Two months following a great experiential sales training event, the learning leader bragged about how well the trained salespeople were doing. Last month, they sold 83 widgets on average, while their untrained colleagues sold only 60. When he presented the results to the sales leadership team, his enthusiasm quickly waned. They explained that they intentionally invited higher performers to the event as a form of recognition for their performance.
Was the training really a success? Was the sales result fact or fiction?
This learning leader had fallen into a common trap when analyzing data: He didn’t dig deep enough. His investigation came up short, and he failed to make a credible argument that training contributed to the increase in sales.
Many factors can contribute to employee performance, and where possible, it’s important to consider these elements in the measurement plan. A good analysis takes these other factors into account:
- Selection bias
- Demographic factors
- Organizational environment
- Time-related events
Paying attention to these other factors will enhance the quality and usefulness of any analysis. Each factor is described below.
In the case of the experiential sales training event, by design, many attendees were already high performers. In other words, there was a bias regarding who could attend the training. A best practice for analyzing performance is to compare prior performance to post-training performance for each employee (trained and untrained). Consider the two scenarios below.
In Scenario A, the trainees were already high performers. While their sales did improve, the lower-performing, untrained employees improved more. In Scenario B, the trainees were low performers and realized a dramatic increase in sales. Including prior performance in an analysis adds insight and credibility to the findings.

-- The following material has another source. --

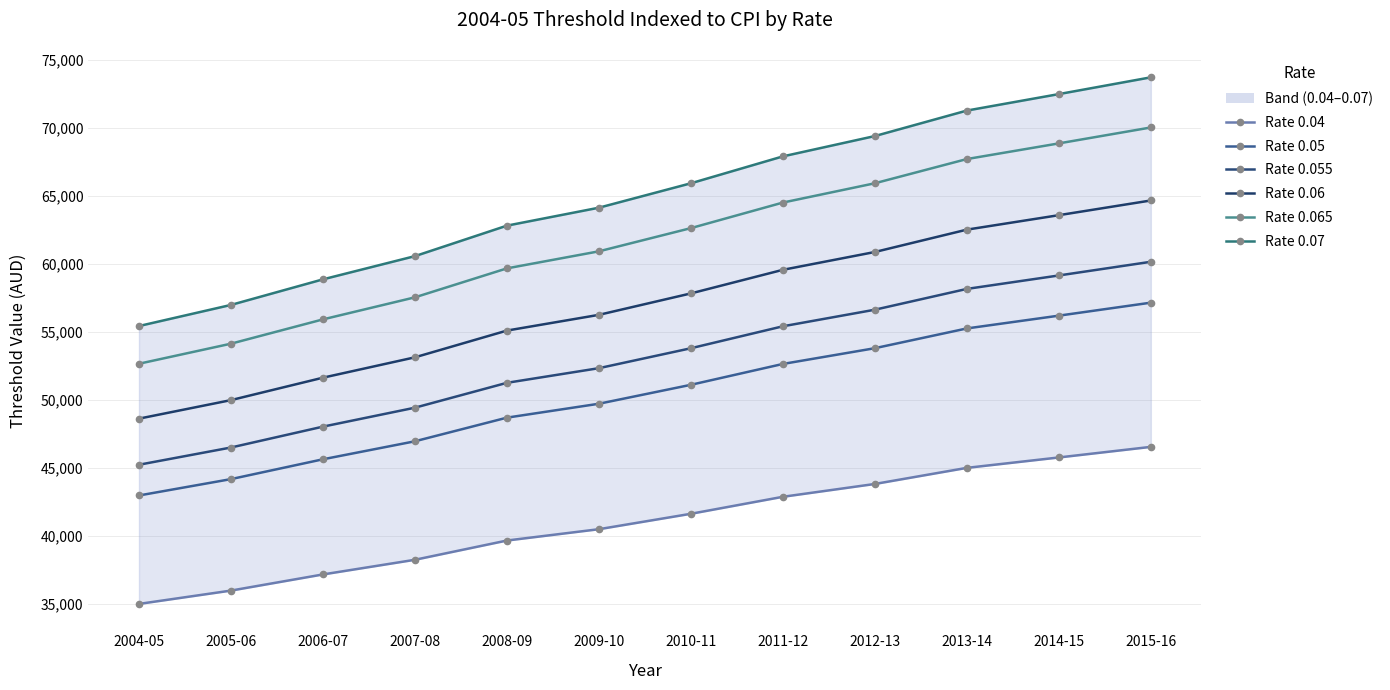

At which category does the chart reach its minimum across all series?

2004-05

In the context of training, demographic data includes any individual or group characteristic. Examples of individual demographics include age and tenure, and examples of group demographics include department and region.
Consider the following example, in which an organization implemented several measures to improve employee engagement. Did it work?
Adding both individual (age range) and group (department) demographics provides an interesting view of engagement. Engagement increased among younger employees but decreased among older ones. It also increased in the customer service department but decreased in sales.
Now ask, yourself again, did the employee engagement initiative work? Segmenting data by demographic factors can reveal interesting insights that drive further investigation.
Sometimes, factors that are inherent in an organization, such as the multi-year implementation of a new enterprise-wide system, levels of trust or the level of manager support, affect performance. In this next example, the manufacturing team requested that the learning department build training around quality to address a high error rate in Division B. An upfront analysis revealed that, while Division B had greater error rates, the problem may have more to do with the quality of the manager. A study of highly supportive managers might provide insights into a better solution.
Sometimes, broad organizational events can impact performance and need to be accounted for in an analysis. For example, turnover tends to increase after the organization pays bonuses, and new product launches, work stoppages due to supply chain issues and seasonality can affect performance.
In the following example, a company introduced new sales training and saw increases in performance for two quarters and then a disappointing drop in sales. Did the training wear off?
It turned out that the overall industry experienced a reduced demand. By understanding this trend and plotting sales for trained and untrained salespeople, it became clear that training may have helped mitigate the downturn.
(When interpreting data such as the data presented in these examples, remember not to confuse correlation with causation. The causal argument requires more than just a graph!)
The Goal: Deeper Investigation
The preceding examples illustrate how digging deeper into data yields greater insights into the relationship between training and performance. Adding these other factors to an analysis may trigger additional questions that prompt further investigation in order to develop a broader picture of workplace performance. This deeper analysis builds credibility in the interpretation of the data, enabling learning leaders to deliver results based on fact, not fiction.